▼

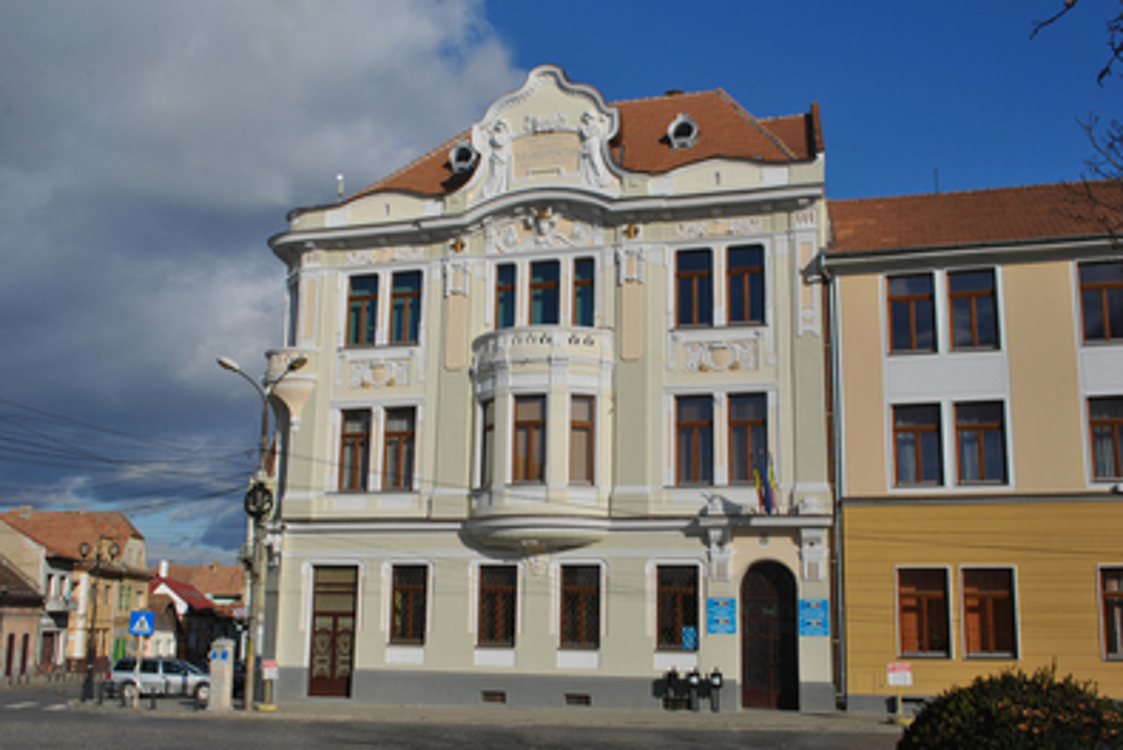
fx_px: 1124
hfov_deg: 53.1
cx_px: 562
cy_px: 375
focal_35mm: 36
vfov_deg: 36.9
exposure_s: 1/320
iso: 100
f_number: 9
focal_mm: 24
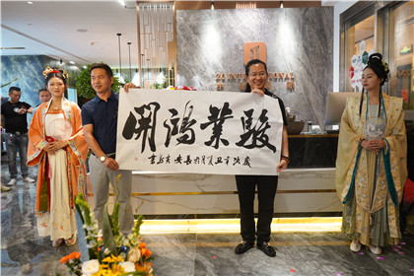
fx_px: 322
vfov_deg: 46.4
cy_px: 138
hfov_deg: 65.5
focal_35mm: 28
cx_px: 207
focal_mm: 28
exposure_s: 1/50
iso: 1000
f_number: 4
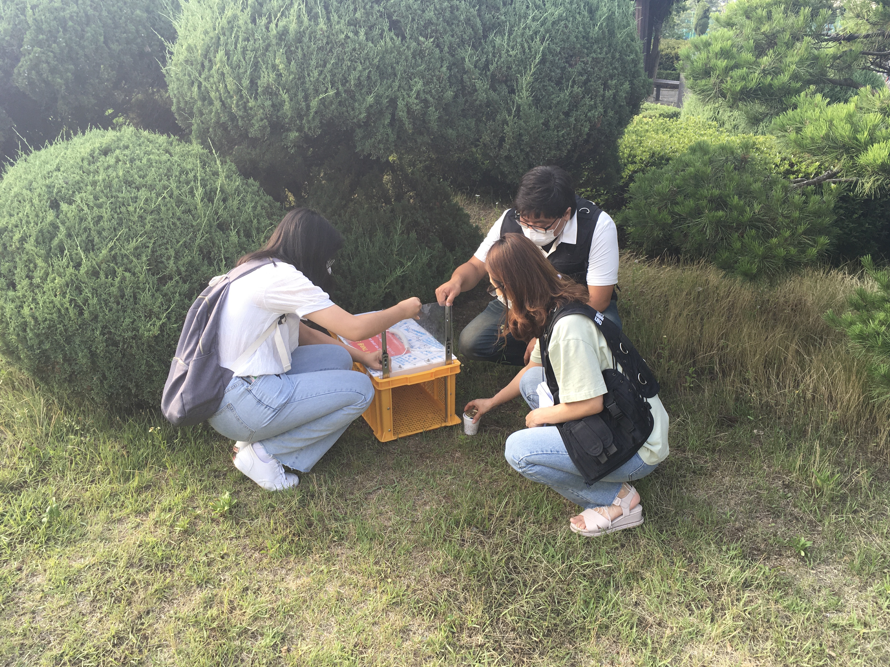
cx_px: 454
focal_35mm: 30
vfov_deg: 46.8
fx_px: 771
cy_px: 327
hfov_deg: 60.0
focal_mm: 4.15
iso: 25
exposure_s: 1/160
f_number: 2.2
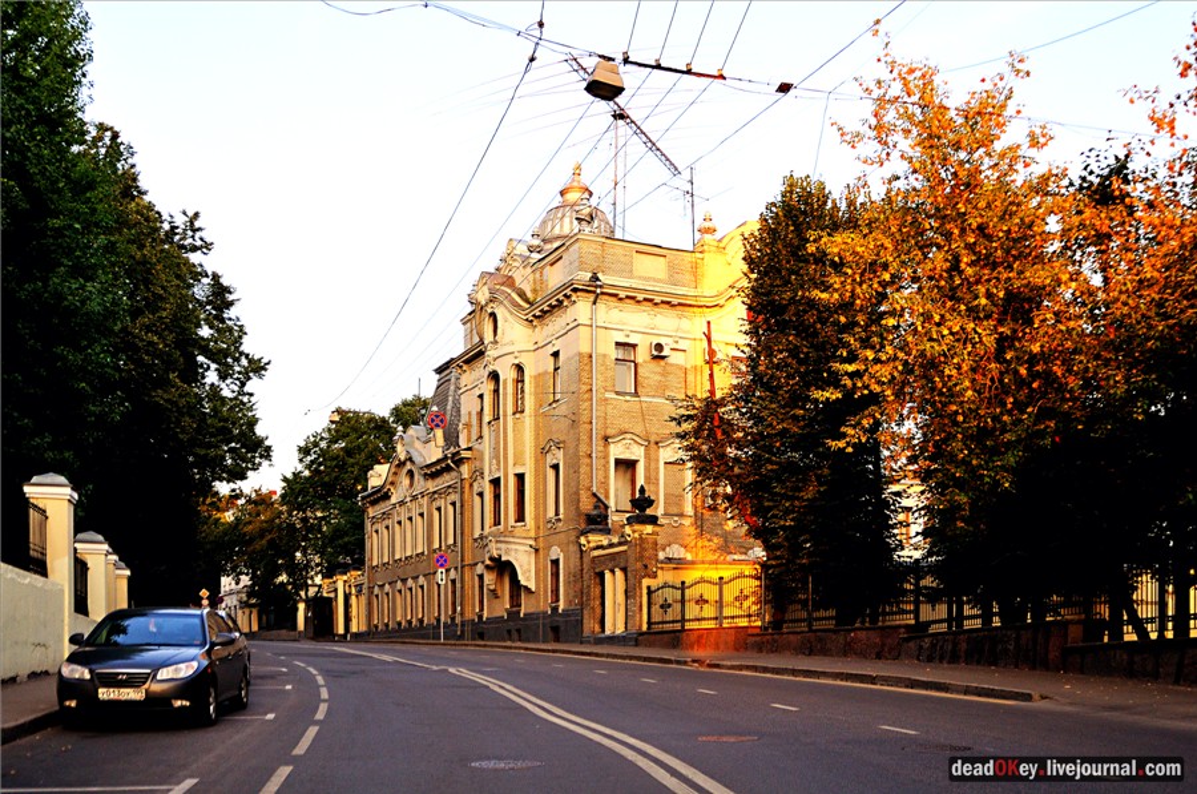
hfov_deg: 53.2
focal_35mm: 36
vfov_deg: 36.8
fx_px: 1195
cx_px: 598
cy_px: 397
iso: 400
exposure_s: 1/320
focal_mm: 24
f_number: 4
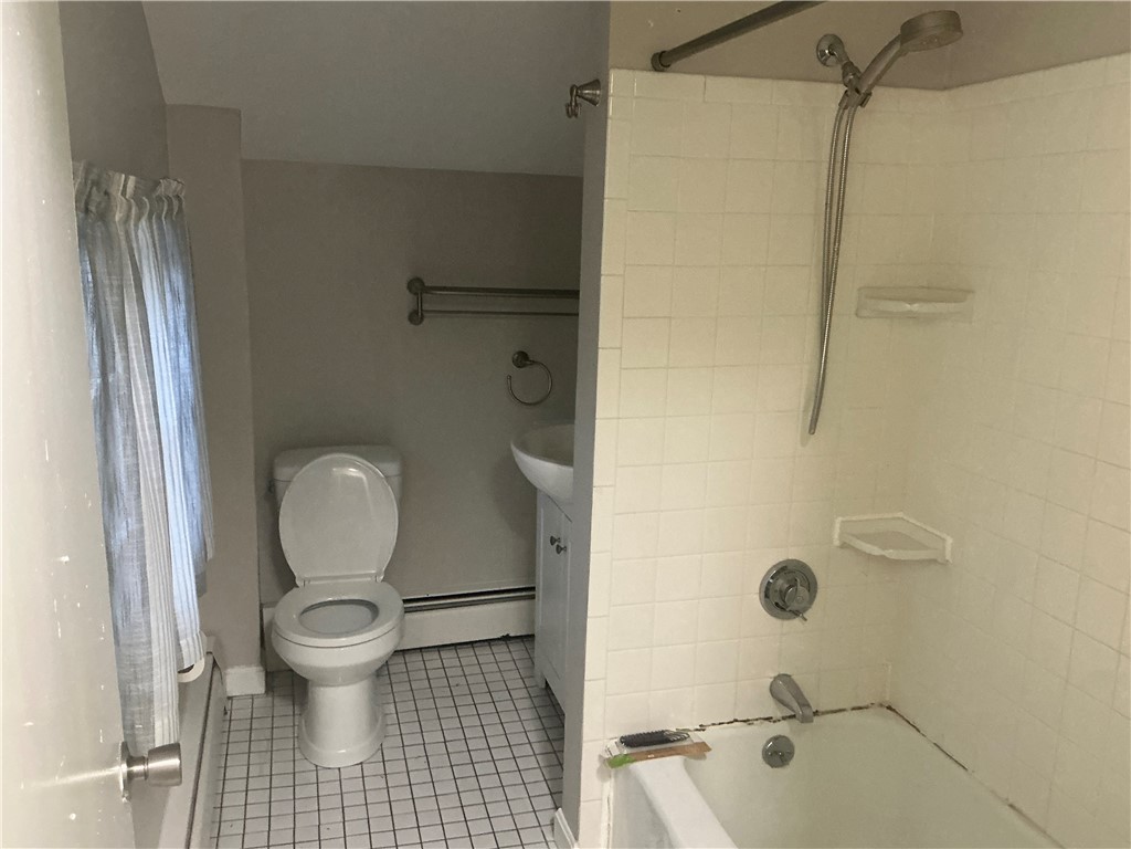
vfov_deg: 49.7
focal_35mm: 28
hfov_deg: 63.4
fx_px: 915
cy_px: 424
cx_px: 566
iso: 250
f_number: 1.8
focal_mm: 3
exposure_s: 1/60
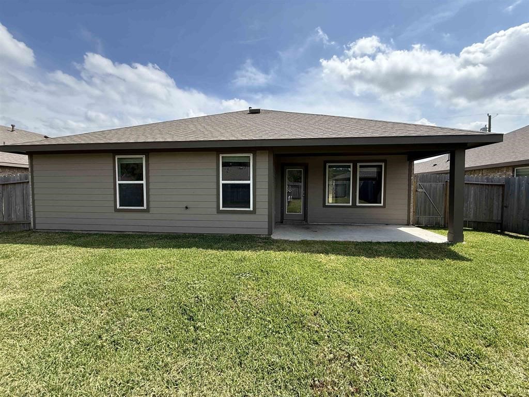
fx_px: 214
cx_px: 264
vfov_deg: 85.7
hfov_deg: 102.1
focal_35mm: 14
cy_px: 198
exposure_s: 1/1001
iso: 64
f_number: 2.2
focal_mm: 2.22
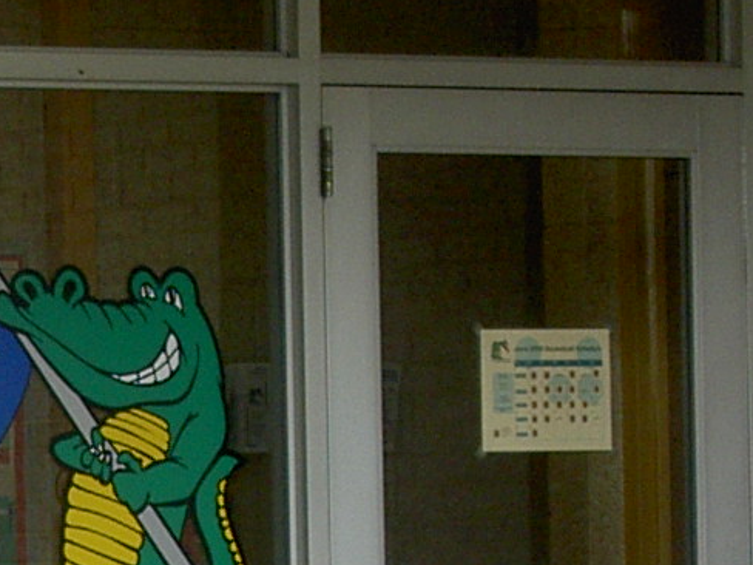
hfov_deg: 5.6
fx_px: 7592
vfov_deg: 4.2
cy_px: 696
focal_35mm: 349
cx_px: -302
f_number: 4.2
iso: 50
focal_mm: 12.4
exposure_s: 1/125
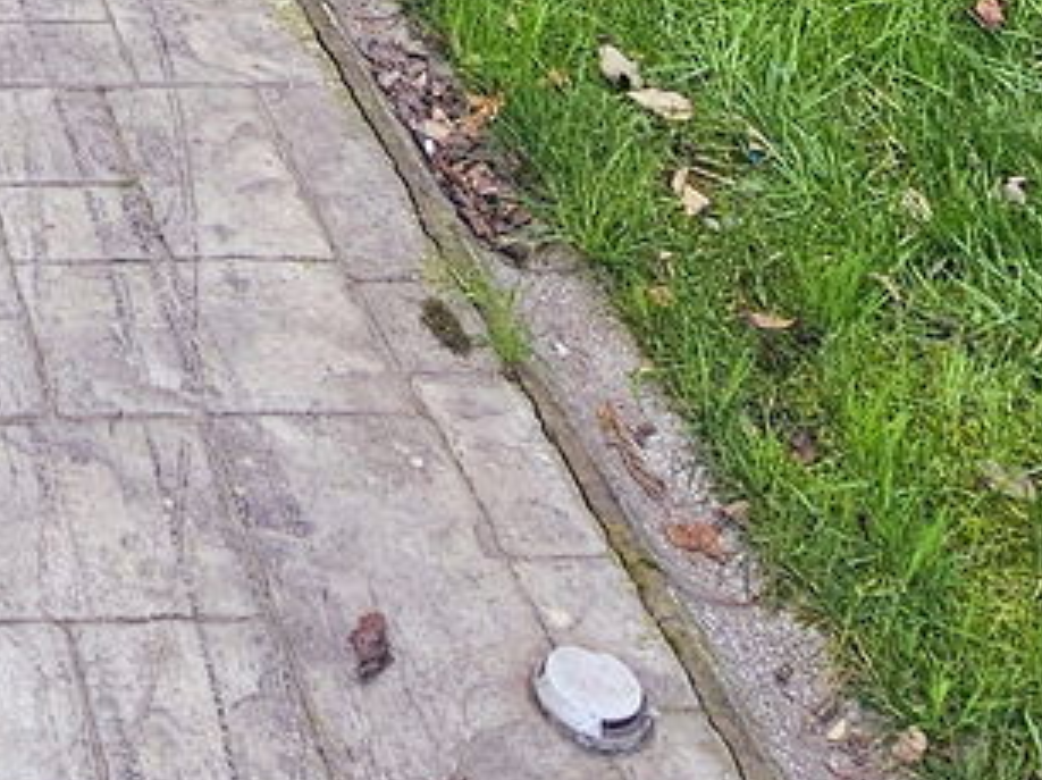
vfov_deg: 16.8
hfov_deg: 25.0
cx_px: -286
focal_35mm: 68
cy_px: -729
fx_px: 2045
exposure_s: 1/132
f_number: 2.2
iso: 50
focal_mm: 2.2
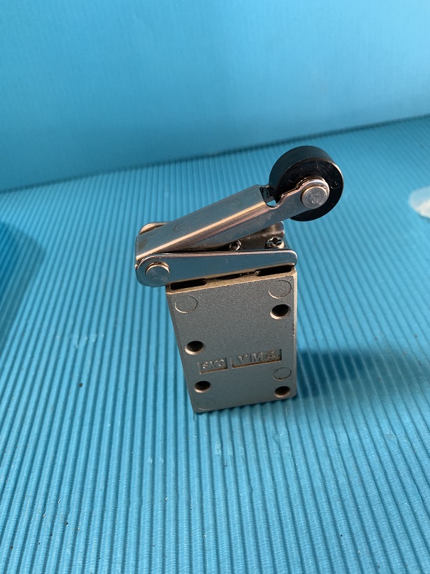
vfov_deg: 67.3
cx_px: 215
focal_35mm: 26
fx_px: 431
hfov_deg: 53.1
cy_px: 287
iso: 320
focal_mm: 4.25
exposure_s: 1/60
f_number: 1.8
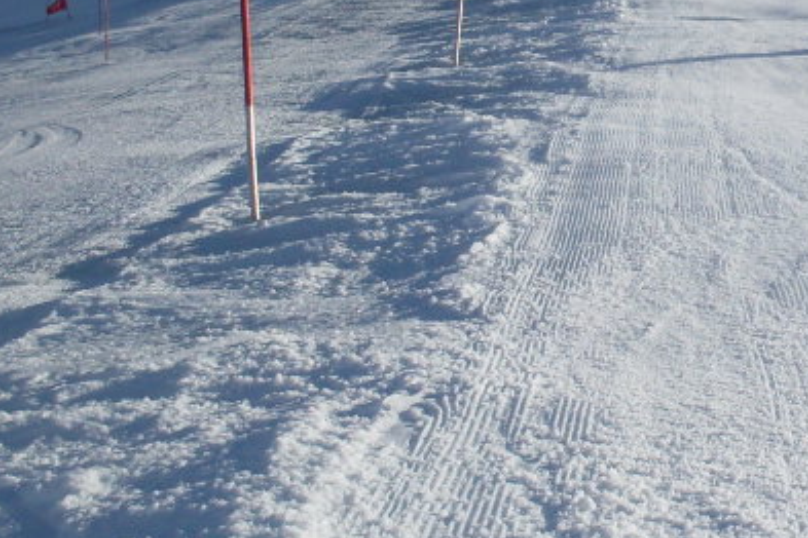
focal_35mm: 103
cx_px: 868
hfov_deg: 19.1
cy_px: 82
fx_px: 2312
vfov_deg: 13.2
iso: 80
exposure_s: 1/500
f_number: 8.4
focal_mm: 6.3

▲

Exact copy, no pictures: reproduce every entry shown above.

fx_px: 1124
hfov_deg: 53.1
cx_px: 562
cy_px: 375
focal_35mm: 36
vfov_deg: 36.9
exposure_s: 1/320
iso: 100
f_number: 9
focal_mm: 24
fx_px: 322
vfov_deg: 46.4
cy_px: 138
hfov_deg: 65.5
focal_35mm: 28
cx_px: 207
focal_mm: 28
exposure_s: 1/50
iso: 1000
f_number: 4
cx_px: 454
focal_35mm: 30
vfov_deg: 46.8
fx_px: 771
cy_px: 327
hfov_deg: 60.0
focal_mm: 4.15
iso: 25
exposure_s: 1/160
f_number: 2.2
hfov_deg: 53.2
focal_35mm: 36
vfov_deg: 36.8
fx_px: 1195
cx_px: 598
cy_px: 397
iso: 400
exposure_s: 1/320
focal_mm: 24
f_number: 4
vfov_deg: 49.7
focal_35mm: 28
hfov_deg: 63.4
fx_px: 915
cy_px: 424
cx_px: 566
iso: 250
f_number: 1.8
focal_mm: 3
exposure_s: 1/60
fx_px: 214
cx_px: 264
vfov_deg: 85.7
hfov_deg: 102.1
focal_35mm: 14
cy_px: 198
exposure_s: 1/1001
iso: 64
f_number: 2.2
focal_mm: 2.22
hfov_deg: 5.6
fx_px: 7592
vfov_deg: 4.2
cy_px: 696
focal_35mm: 349
cx_px: -302
f_number: 4.2
iso: 50
focal_mm: 12.4
exposure_s: 1/125
vfov_deg: 16.8
hfov_deg: 25.0
cx_px: -286
focal_35mm: 68
cy_px: -729
fx_px: 2045
exposure_s: 1/132
f_number: 2.2
iso: 50
focal_mm: 2.2
vfov_deg: 67.3
cx_px: 215
focal_35mm: 26
fx_px: 431
hfov_deg: 53.1
cy_px: 287
iso: 320
focal_mm: 4.25
exposure_s: 1/60
f_number: 1.8
focal_35mm: 103
cx_px: 868
hfov_deg: 19.1
cy_px: 82
fx_px: 2312
vfov_deg: 13.2
iso: 80
exposure_s: 1/500
f_number: 8.4
focal_mm: 6.3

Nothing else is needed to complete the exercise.